[Stored data entries]
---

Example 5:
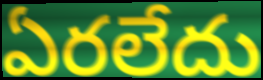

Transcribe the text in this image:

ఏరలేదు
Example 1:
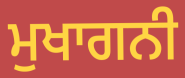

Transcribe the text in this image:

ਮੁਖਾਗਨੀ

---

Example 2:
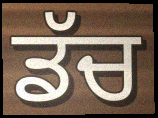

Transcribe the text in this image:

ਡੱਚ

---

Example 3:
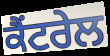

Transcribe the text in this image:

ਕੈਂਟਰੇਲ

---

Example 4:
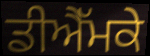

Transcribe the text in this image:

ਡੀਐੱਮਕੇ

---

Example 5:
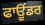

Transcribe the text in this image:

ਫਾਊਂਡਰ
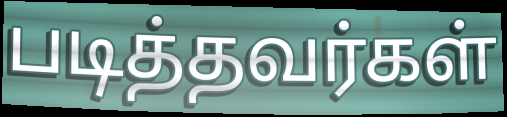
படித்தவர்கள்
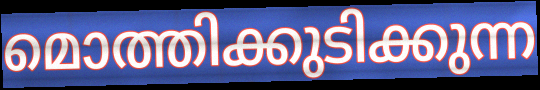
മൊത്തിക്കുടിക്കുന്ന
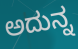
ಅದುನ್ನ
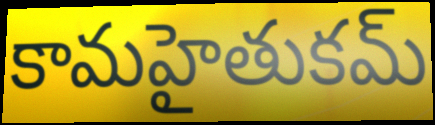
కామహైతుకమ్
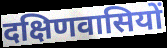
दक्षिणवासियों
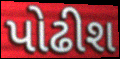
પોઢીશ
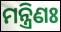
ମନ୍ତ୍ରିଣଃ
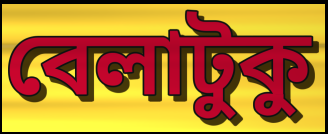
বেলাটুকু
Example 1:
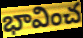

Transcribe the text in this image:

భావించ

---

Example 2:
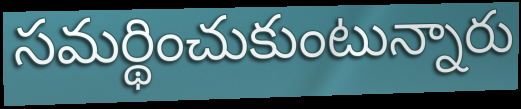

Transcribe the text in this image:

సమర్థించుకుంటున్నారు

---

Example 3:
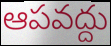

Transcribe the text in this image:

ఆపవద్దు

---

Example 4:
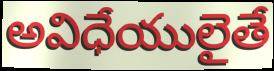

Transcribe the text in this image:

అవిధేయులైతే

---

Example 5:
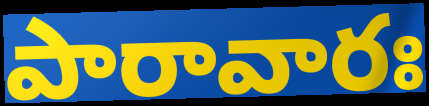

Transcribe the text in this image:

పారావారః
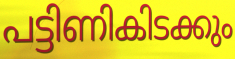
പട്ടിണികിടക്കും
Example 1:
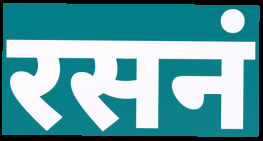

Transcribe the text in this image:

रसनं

▶ _Activity_: Output each line of the records exactly. Any picture is skipped.

▶ _Task answer_:
---

Example 5:

Transcribe the text in this image:

ఏరలేదు
Example 1:

Transcribe the text in this image:

ਮੁਖਾਗਨੀ

---

Example 2:

Transcribe the text in this image:

ਡੱਚ

---

Example 3:

Transcribe the text in this image:

ਕੈਂਟਰੇਲ

---

Example 4:

Transcribe the text in this image:

ਡੀਐੱਮਕੇ

---

Example 5:

Transcribe the text in this image:

ਫਾਊਂਡਰ
படித்தவர்கள்
മൊത്തിക്കുടിക്കുന്ന
ಅದುನ್ನ
కామహైతుకమ్
दक्षिणवासियों
પોઢીશ
ମନ୍ତ୍ରିଣଃ
বেলাটুকু
Example 1:

Transcribe the text in this image:

భావించ

---

Example 2:

Transcribe the text in this image:

సమర్థించుకుంటున్నారు

---

Example 3:

Transcribe the text in this image:

ఆపవద్దు

---

Example 4:

Transcribe the text in this image:

అవిధేయులైతే

---

Example 5:

Transcribe the text in this image:

పారావారః
പട്ടിണികിടക്കും
Example 1:

Transcribe the text in this image:

रसनं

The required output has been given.